(Beginning of PROVIDED RECORDS)

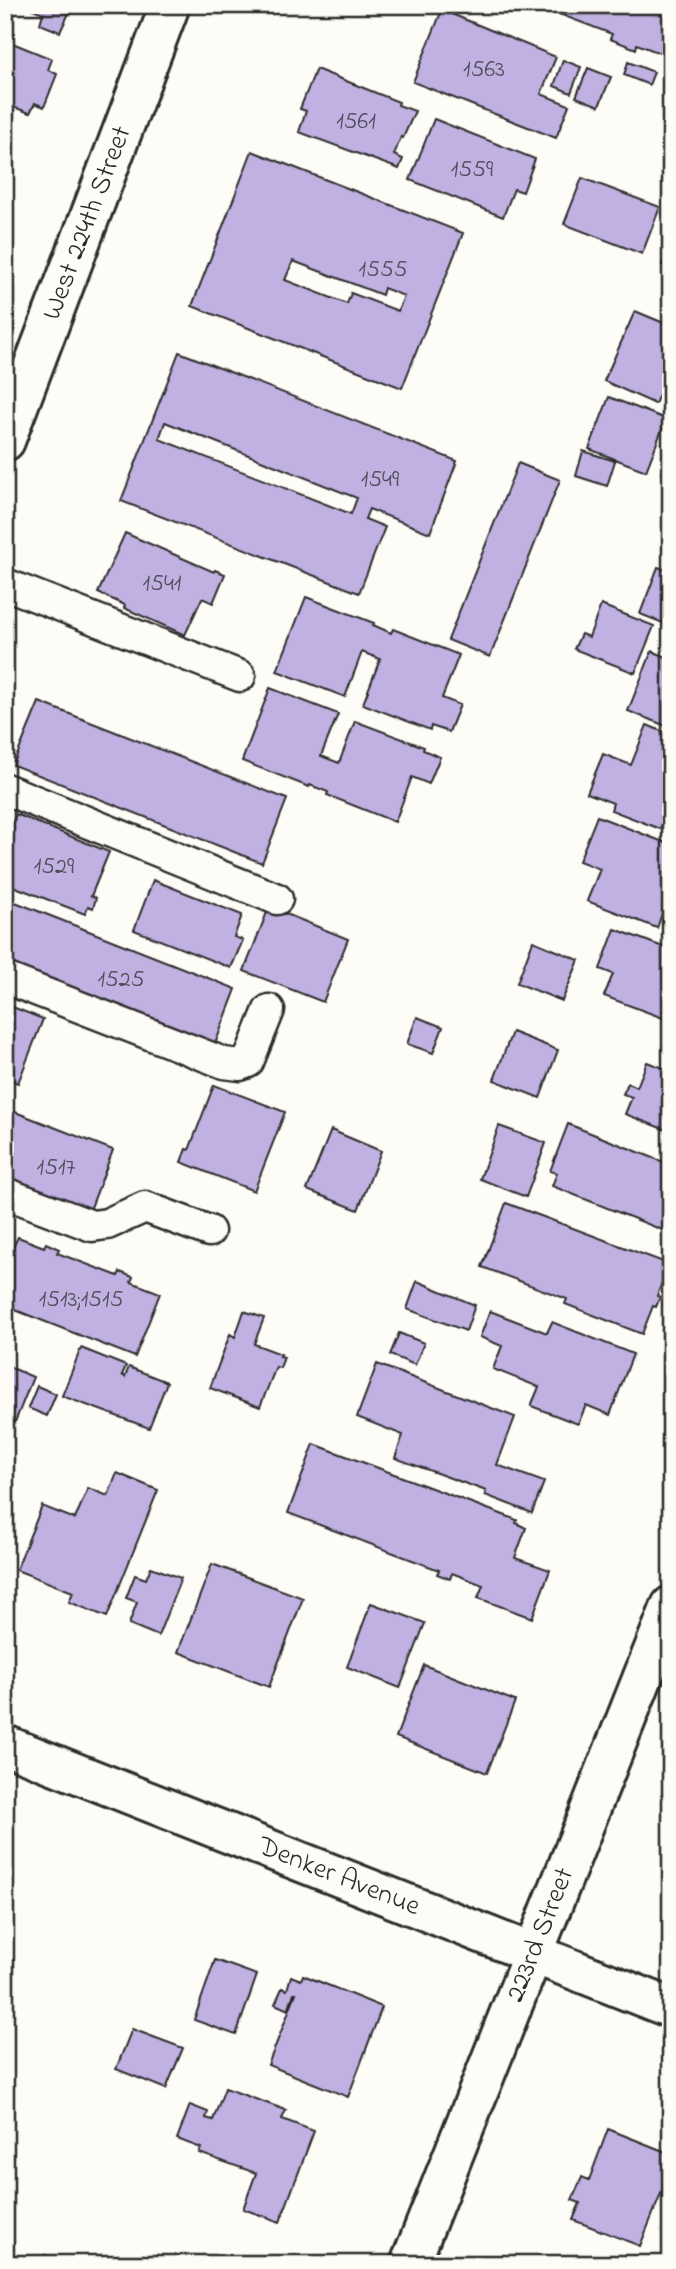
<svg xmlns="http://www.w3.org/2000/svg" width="676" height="2269" viewBox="0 0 676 2269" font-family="'Indie Flower',sans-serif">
	<rect width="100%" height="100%" fill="#fdfcf7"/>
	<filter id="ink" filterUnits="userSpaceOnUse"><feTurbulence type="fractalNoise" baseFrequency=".0143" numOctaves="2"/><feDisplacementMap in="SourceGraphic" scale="14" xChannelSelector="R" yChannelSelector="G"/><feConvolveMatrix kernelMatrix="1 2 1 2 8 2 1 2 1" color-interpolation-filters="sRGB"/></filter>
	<g filter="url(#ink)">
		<path fill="#c0b1e2" stroke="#2b2b2b" stroke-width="2" fill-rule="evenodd" d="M23,5h50l-13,27 -20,-8 3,-11z
			M562,5h109l-1,52 -33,-13 -1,5 -26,-10 2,-5 -53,-20z
			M442,10l114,47 -15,37 28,11 -13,33 -143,-56z
			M5,40l47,19 -4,11 9,4 -13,33 -9,-4 -5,10 -25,-9z
			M563,60l18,7 -10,26 -17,-7z
			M628,62l26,10 -5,13 -25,-10z
			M588,68l23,9 -12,29 -23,-9z
			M316,69l83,33 -1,3 17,6 -12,27 -2,-1 -7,18 9,4 -4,10 -100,-37 7,-21 -6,-2z
			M434,119l101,40 -12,33 -9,-3 -11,28 -93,-37z
			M252,151l211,82 -61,155 -210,-82zM293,261l89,34 2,-7 20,8 -6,15 -47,-18 -4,11 -62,-24z
			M5,153l8,3 -8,20z
			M582,178l78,29 -18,47 -78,-30z
			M671,242v26l-9,-3z
			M635,311l36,15v42l-16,36 -51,-23z
			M179,352l278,109 -27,72 -61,-24 -4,10 20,8 -26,66 -238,-92zM165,422l192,76 -6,16 -192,-75z
			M609,397l57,22 -20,52 -57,-22z
			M583,451l32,10 -8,25 -31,-10z
			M518,463l42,17 -70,177 -42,-17z
			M125,533l89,39 1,-2 10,4 -12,29 -11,-5 -17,37 -61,-27 1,-3 -27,-12z
			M658,567l13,5v54l-31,-12z
			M306,597l68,26 -1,2 18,8 2,-4 66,26 -17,43 18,7 -11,27 -18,-6 -1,4 -67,-26 17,-45 -18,-7 -17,45 -68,-26z
			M601,605l53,21 -19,47 -61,-24 7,-15 8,3z
			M652,651l19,8v69l-43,-17z
			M270,688l68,26 -17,42 18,7 16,-42 69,26 -1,3 17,7 -11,27 -17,-7 -17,45 -68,-27 1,-3 -18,-7 -1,2 -67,-26z
			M39,702l248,97 -25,64 -249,-98z
			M647,725l24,10v66l-11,28 -49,-19 2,-7 -26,-10 16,-39 28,11z
			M16,814l93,38 -18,44 5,2 -3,10 -5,-2 -3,8 -80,-31v-41z
			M597,816l74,29v53l-2,5 -3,-1 -9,26 -70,-27 13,-32 -21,-8z
			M153,880l89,35 -8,22 9,3 -12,28 -97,-38z
			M5,898l231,91 -24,63 -207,-81z
			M269,907l79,32 -25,63 -79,-31z
			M615,929l56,21v71l-67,-25 9,-22 -13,-5z
			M533,941l46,19 -17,41 -45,-18z
			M5,1004l38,15 -25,64 -13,-5z
			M417,1017l26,10 -10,26 -26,-9z
			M512,1032l46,18 -18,48 -46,-18z
			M647,1062l24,9v61l-46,-18 7,-17 -9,-3 5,-11 9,4z
			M214,1085l71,27 -31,79 -73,-29 5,-13 3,1z
			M5,1108l108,42 -26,68 -82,-32z
			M568,1124l103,41v53l-6,13 -113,-45 5,-13 -7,-2z
			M499,1126l47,17 -20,54 -46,-18z
			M331,1130l50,21 -23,59 -51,-20z
			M506,1203l163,61 -12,32 3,1 -4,10 -3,-1 -11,28 -77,-30 2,-5 -85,-32z
			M18,1237l26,10 2,-4 13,6 -2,4 61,23 2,-4 13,5 -2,5 29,11 -25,64 -130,-51v-43z
			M417,1281l58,24 -9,26 -59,-22z
			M244,1311l20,7 -10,26 27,10 -1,2 4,1 -4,11 -4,-1 -16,40 -50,-19 20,-54 5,3z
			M490,1311l57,22 5,-11 81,32 -23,61 -24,-10 -8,19 -47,-18 8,-19 -46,-18 9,-23 -22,-9z
			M399,1333l25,10 -9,22 -25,-10z
			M81,1348l45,18 -4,9 3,2 4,-10 38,15 -18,46 -87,-32z
			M377,1364l138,53 -18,48 47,17 -12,31 -47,-18 1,-4 -91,-33 8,-23 -46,-18z
			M5,1365l28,12 -18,45 -10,-3z
			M37,1386l19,8 -9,22 -19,-8z
			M314,1444l203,76 -1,3 10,5 -11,30 35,12 -18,48 -54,-20 5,-13 -31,-12 -2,6 -13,-5 2,-4 -151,-57z
			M117,1473l41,17 -51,127 -38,-15 4,-10 -57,-22 26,-64 33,13 13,-31 20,8z
			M212,1564l91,34 -34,89 -91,-35z
			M151,1567l30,11 -23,58 -29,-12 8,-22 -11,-4 9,-23 11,4z
			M371,1603l54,20 -25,65 -53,-21z
			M424,1665l91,36 -28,72 -91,-36z
			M215,1960l42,15 -21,60 -42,-15z
			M303,1975l79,32 -34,90 -80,-32 28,-72h-2l-6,17 -13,-6 7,-16 5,2 4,-14 10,4z
			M132,2029l51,19 -17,41 -50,-20z
			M225,2088l61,22 -4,9 32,12 -34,91 -37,-13 13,-36 -57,-20 2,-5 -24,-9 13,-34 18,7 -2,6 7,2z
			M608,2129l63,25v15l-31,77 -67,-26 7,-17 -8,-3 10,-23 7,3z
			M45,2255l24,9h-27z"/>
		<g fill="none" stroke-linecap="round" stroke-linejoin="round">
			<g stroke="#2b2b2b" stroke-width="35">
				<path id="service" d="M5,584l235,92
					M5,789l272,110
					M5,978l219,85 16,2 8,-3 21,-52
					M5,1193l87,33 15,-2 38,-17 64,24"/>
			</g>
			<g stroke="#2b2b2b" stroke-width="44">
				<g id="minor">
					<path id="s1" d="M5,441l165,-436"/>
					<path id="s2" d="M5,1745l666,263"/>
				</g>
			</g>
			<g stroke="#2b2b2b" stroke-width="44">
				<g id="secondary">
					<path id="s3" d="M410,2264l261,-658"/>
				</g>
			</g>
			<use href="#service" stroke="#fdfcf7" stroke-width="30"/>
			<use href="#minor" stroke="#fdfcf7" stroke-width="38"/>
			<use href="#secondary" stroke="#fdfcf7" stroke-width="38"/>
		</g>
	</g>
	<g text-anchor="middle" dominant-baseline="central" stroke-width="5" stroke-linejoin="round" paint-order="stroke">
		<g font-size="24" fill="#504c59">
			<text x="484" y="70">1563</text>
			<text x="356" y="122">1561</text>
			<text x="472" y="170">1559</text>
			<text x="383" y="270">1555</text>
			<text x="380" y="480">1549</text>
			<text x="162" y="584">1541</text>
			<text x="54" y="867">1529</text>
			<text x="121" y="980">1525</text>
			<text x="56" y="1168">1517</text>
			<text x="81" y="1300">1513;1515</text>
		</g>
		<g font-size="28" fill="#2b2b2b" stroke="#fdfcf7">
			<text stroke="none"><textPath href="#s1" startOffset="233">West 224th Street</textPath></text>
			<text stroke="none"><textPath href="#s2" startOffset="359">Denker Avenue</textPath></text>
			<text stroke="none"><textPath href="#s3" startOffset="354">223rd Street</textPath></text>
		</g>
	</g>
	<rect width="676" height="2269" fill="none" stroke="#fdfcf7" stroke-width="28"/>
	<rect x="14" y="14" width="648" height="2241" fill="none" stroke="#2b2b2b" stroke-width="2.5" filter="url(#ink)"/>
</svg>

(End of PROVIDED RECORDS)

TASK ITEM = Look through the data above for the string "linejoin" and copy every line where it appears.

WRITTEN RESPONSE =
		<g fill="none" stroke-linecap="round" stroke-linejoin="round">
	<g text-anchor="middle" dominant-baseline="central" stroke-width="5" stroke-linejoin="round" paint-order="stroke">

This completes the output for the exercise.